Oggi, questi incumbent si trovano a competere direttamente con i fornitori di servizi LegalTech focalizzati sulla manipolazione del testo e sul supporto operativo all’avvocato.
La sfida nasce da un’aspettativa del mercato sempre più pressante (e forse ancora prematura, considerati i rischi di allucinazione e di filtraggio delle fonti): l’idea che le piattaforme di GenAI possano essere utilizzate non solo per redigere o manipolare testo giuridico, ma anche per effettuare la ricerca legale pura.
Davanti a questa convergenza, si prospettano tre scenari futuri che potrebbero ridisegnare gli assetti di potere del mercato.
Tre scenari possibili nel LegalTech: consolidamento, contenuti, partnership
Polarizzazione e consolidamento Tech: la domanda potrebbe concentrarsi su poche, grandissime società LegalTech che, forti di capitali ingenti, integrino molteplici funzionalità, finiscano per inglobare le realtà più piccole, diventando talmente dominanti da acquisire direttamente gli editori tradizionali (e le loro banche dati).
La rivincita dei contenuti: gli editori storici, forti del possesso del dato grezzo e certificato (e supportati da altre linee di business profittevoli), potrebbero decidere di acquisire la tecnologia e il know-how necessario – comprando una startup LegalTech – per accelerare il lancio di prodotti LegalTech proprietari, performanti al punto da tagliare fuori gli intermediari tecnologici.

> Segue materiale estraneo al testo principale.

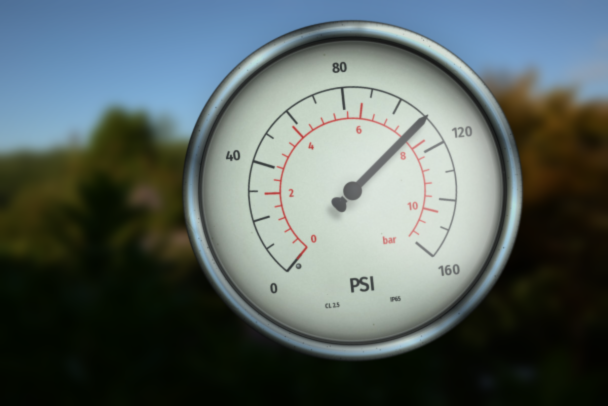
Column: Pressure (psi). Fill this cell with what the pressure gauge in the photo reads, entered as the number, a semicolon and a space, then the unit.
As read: 110; psi
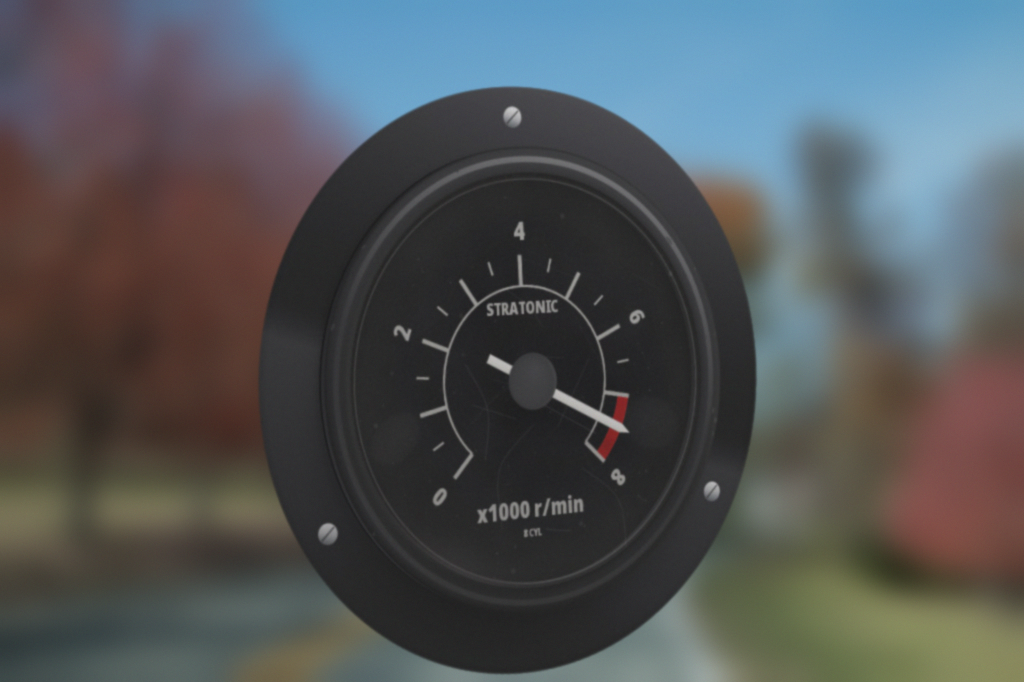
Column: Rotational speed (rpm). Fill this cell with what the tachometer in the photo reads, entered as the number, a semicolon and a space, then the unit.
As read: 7500; rpm
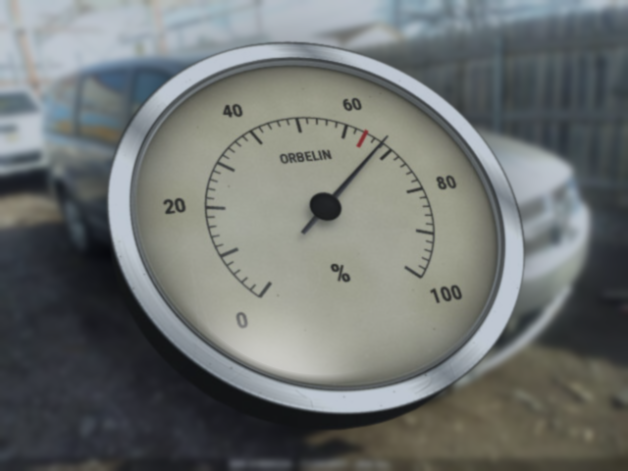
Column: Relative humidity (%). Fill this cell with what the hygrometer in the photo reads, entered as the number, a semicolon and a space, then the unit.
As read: 68; %
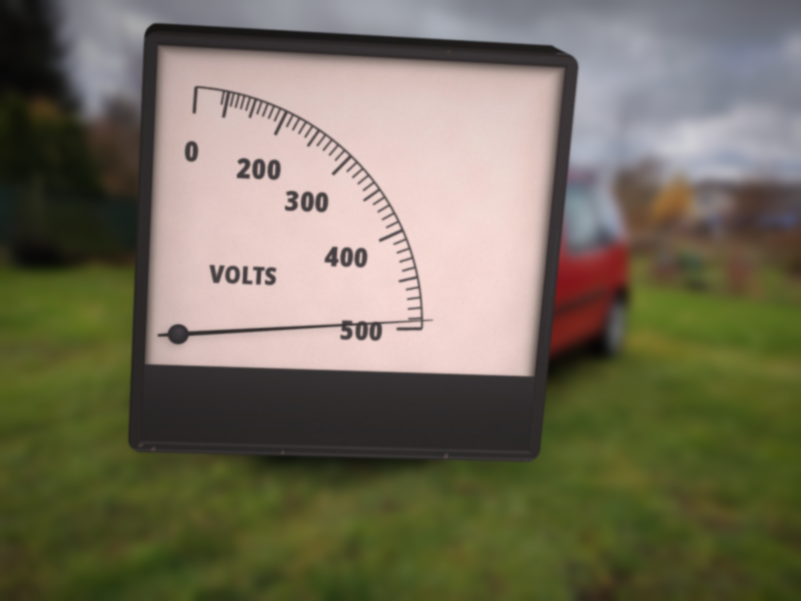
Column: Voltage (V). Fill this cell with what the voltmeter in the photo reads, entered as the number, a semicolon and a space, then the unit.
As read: 490; V
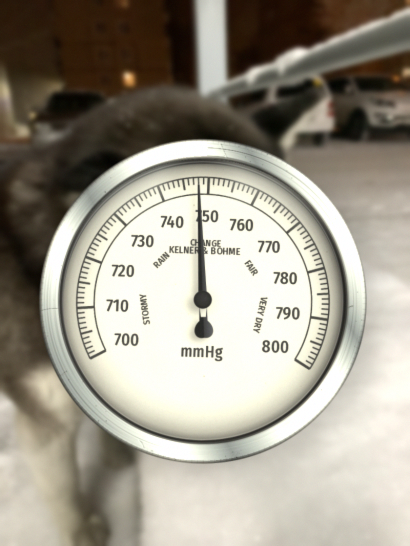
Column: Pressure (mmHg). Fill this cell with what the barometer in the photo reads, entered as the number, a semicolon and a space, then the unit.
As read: 748; mmHg
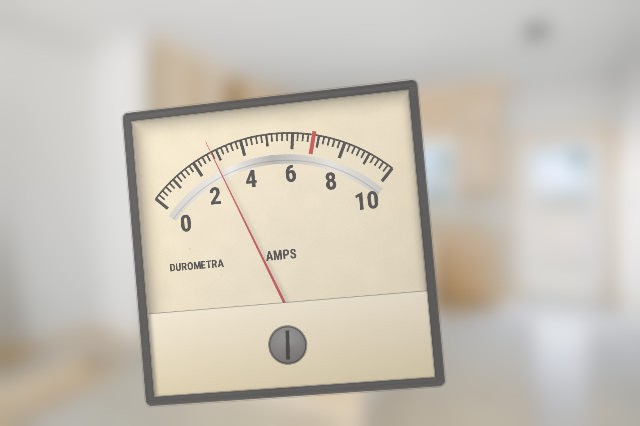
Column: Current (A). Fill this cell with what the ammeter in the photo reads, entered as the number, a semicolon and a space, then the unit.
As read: 2.8; A
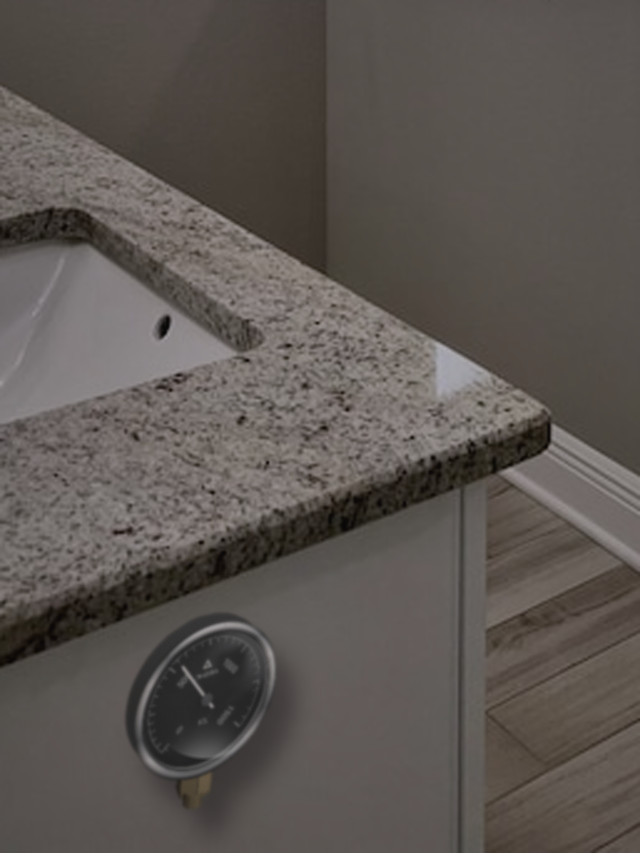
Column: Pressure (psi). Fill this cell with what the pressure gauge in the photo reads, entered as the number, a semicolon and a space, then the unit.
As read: 550; psi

L’ecosistema delle partnership: l’ultimo – e forse più probabile – scenario è che si vengano a creare alleanze strategiche tra le principali piattaforme LegalTech e gli editori.
In questo scenario, il costo dell’innovazione ricadrebbe sull’utente finale (l’avvocato), che con larga probabilità dovrà pagare un doppio abbonamento: uno per il “motore” (la piattaforma AI) e uno per la “benzina” (la fonte dati certificata).
Il tesoretto dei dati interni e il dilemma della fiducia
Non dobbiamo però dimenticare un ultimo, fondamentale attore in questa equazione: lo studio legale e il dipartimento in-house stesso.
Esiste un tesoretto di dati di valore inestimabile che ciascuna organizzazione custodisce gelosamente: i propri precedenti, i contratti, i pareri, il know-how accumulato in anni di attività.
La vera scommessa per il futuro prossimo sarà rendere “liquida” questa conoscenza interna per poterla sfruttare con i nuovi strumenti di AI.
Ma qui sorge l’interrogativo cruciale: di quali operatori ci si può realmente fidare?
Integrare le proprie banche dati interne in strumenti LegalTech di terze parti comporta rischi che vanno ben oltre quelli che abbiamo imparato a gestire nell’epoca del Cloud.
La riservatezza e la sicurezza dei dati diventano il paradigma fondamentale su cui si giocherà la credibilità dei fornitori.
Le implicazioni di questa scelta e le strategie che gli studi stanno valutando per decidere se “costruire in casa” (Build) o “comprare fuori” (Buy) le proprie soluzioni di AI saranno determinanti.